[Annotated scene photographs]
[Start of Attachment]
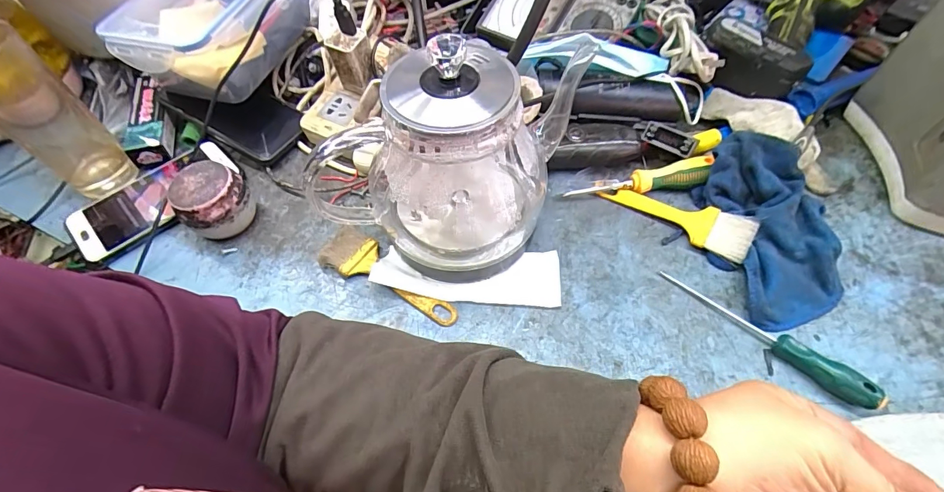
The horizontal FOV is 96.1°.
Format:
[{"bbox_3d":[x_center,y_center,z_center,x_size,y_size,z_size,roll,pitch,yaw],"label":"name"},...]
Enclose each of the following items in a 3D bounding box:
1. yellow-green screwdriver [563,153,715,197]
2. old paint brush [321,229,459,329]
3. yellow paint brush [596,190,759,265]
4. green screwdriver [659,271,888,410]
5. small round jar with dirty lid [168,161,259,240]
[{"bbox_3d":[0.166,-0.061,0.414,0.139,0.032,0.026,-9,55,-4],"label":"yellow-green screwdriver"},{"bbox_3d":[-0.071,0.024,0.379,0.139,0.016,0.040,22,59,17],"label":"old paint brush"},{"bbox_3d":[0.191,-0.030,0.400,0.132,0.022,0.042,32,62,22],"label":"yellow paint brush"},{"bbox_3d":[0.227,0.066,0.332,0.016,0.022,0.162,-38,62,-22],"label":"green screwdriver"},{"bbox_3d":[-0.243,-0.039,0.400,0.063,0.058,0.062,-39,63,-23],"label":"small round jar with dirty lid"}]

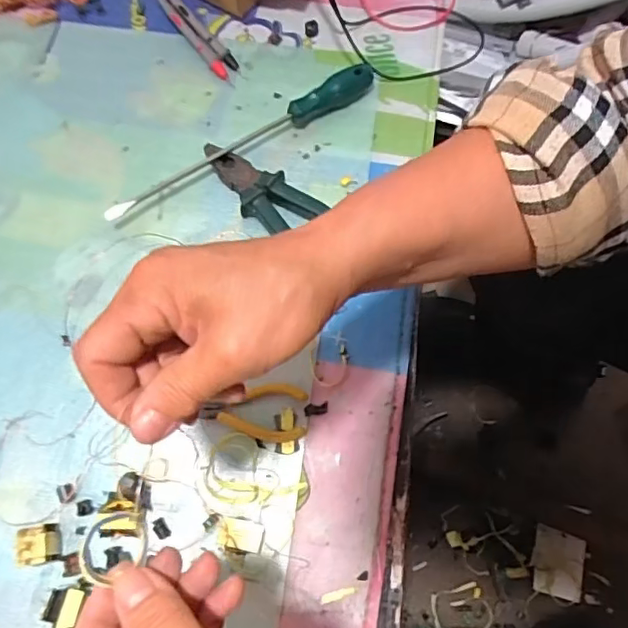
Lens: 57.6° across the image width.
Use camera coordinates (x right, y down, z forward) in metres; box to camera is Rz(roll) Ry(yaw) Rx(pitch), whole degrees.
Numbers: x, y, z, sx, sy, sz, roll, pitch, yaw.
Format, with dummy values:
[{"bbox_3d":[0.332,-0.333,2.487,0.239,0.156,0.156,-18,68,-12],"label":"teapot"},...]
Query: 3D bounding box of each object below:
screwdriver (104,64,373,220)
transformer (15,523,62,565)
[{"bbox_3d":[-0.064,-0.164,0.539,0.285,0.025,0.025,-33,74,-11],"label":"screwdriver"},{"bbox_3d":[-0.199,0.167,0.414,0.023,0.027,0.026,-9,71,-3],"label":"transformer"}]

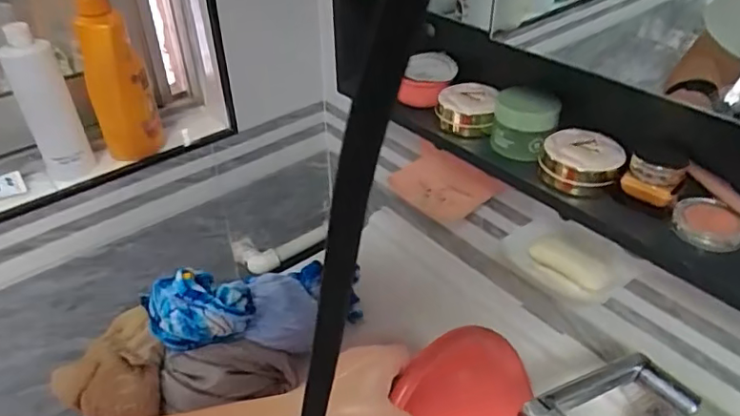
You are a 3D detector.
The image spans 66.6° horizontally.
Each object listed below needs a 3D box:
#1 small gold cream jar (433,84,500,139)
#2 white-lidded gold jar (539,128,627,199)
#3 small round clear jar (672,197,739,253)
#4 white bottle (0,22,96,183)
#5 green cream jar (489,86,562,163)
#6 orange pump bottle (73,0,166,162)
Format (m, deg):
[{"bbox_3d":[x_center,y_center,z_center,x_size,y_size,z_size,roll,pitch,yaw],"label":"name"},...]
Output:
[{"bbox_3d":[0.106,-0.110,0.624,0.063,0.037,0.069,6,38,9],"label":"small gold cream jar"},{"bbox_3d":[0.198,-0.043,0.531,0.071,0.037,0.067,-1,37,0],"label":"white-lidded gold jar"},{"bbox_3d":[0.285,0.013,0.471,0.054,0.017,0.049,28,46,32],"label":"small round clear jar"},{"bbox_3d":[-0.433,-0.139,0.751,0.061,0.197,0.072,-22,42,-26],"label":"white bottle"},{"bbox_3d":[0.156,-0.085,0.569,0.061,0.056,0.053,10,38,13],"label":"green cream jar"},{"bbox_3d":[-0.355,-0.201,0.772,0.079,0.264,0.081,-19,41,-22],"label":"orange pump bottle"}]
[End of Attachment]
| Your instructions |
Your copy must reproduce the entries above in full, without their pictures.

| Answer below |
The horizontal FOV is 96.1°.
Format:
[{"bbox_3d":[x_center,y_center,z_center,x_size,y_size,z_size,roll,pitch,yaw],"label":"name"},...]
Enclose each of the following items in a 3D bounding box:
1. yellow-green screwdriver [563,153,715,197]
2. old paint brush [321,229,459,329]
3. yellow paint brush [596,190,759,265]
4. green screwdriver [659,271,888,410]
5. small round jar with dirty lid [168,161,259,240]
[{"bbox_3d":[0.166,-0.061,0.414,0.139,0.032,0.026,-9,55,-4],"label":"yellow-green screwdriver"},{"bbox_3d":[-0.071,0.024,0.379,0.139,0.016,0.040,22,59,17],"label":"old paint brush"},{"bbox_3d":[0.191,-0.030,0.400,0.132,0.022,0.042,32,62,22],"label":"yellow paint brush"},{"bbox_3d":[0.227,0.066,0.332,0.016,0.022,0.162,-38,62,-22],"label":"green screwdriver"},{"bbox_3d":[-0.243,-0.039,0.400,0.063,0.058,0.062,-39,63,-23],"label":"small round jar with dirty lid"}]

Lens: 57.6° across the image width.
Use camera coordinates (x right, y down, z forward) in metres; box to camera is Rz(roll) Ry(yaw) Rx(pitch), whole degrees.
Numbers: x, y, z, sx, sy, sz, roll, pitch, yaw.
Format, with dummy values:
[{"bbox_3d":[0.332,-0.333,2.487,0.239,0.156,0.156,-18,68,-12],"label":"teapot"},...]
Query: 3D bounding box of each object below:
screwdriver (104,64,373,220)
transformer (15,523,62,565)
[{"bbox_3d":[-0.064,-0.164,0.539,0.285,0.025,0.025,-33,74,-11],"label":"screwdriver"},{"bbox_3d":[-0.199,0.167,0.414,0.023,0.027,0.026,-9,71,-3],"label":"transformer"}]

You are a 3D detector.
The image spans 66.6° horizontally.
Each object listed below needs a 3D box:
#1 small gold cream jar (433,84,500,139)
#2 white-lidded gold jar (539,128,627,199)
#3 small round clear jar (672,197,739,253)
#4 white bottle (0,22,96,183)
#5 green cream jar (489,86,562,163)
#6 orange pump bottle (73,0,166,162)
Format (m, deg):
[{"bbox_3d":[x_center,y_center,z_center,x_size,y_size,z_size,roll,pitch,yaw],"label":"name"},...]
Output:
[{"bbox_3d":[0.106,-0.110,0.624,0.063,0.037,0.069,6,38,9],"label":"small gold cream jar"},{"bbox_3d":[0.198,-0.043,0.531,0.071,0.037,0.067,-1,37,0],"label":"white-lidded gold jar"},{"bbox_3d":[0.285,0.013,0.471,0.054,0.017,0.049,28,46,32],"label":"small round clear jar"},{"bbox_3d":[-0.433,-0.139,0.751,0.061,0.197,0.072,-22,42,-26],"label":"white bottle"},{"bbox_3d":[0.156,-0.085,0.569,0.061,0.056,0.053,10,38,13],"label":"green cream jar"},{"bbox_3d":[-0.355,-0.201,0.772,0.079,0.264,0.081,-19,41,-22],"label":"orange pump bottle"}]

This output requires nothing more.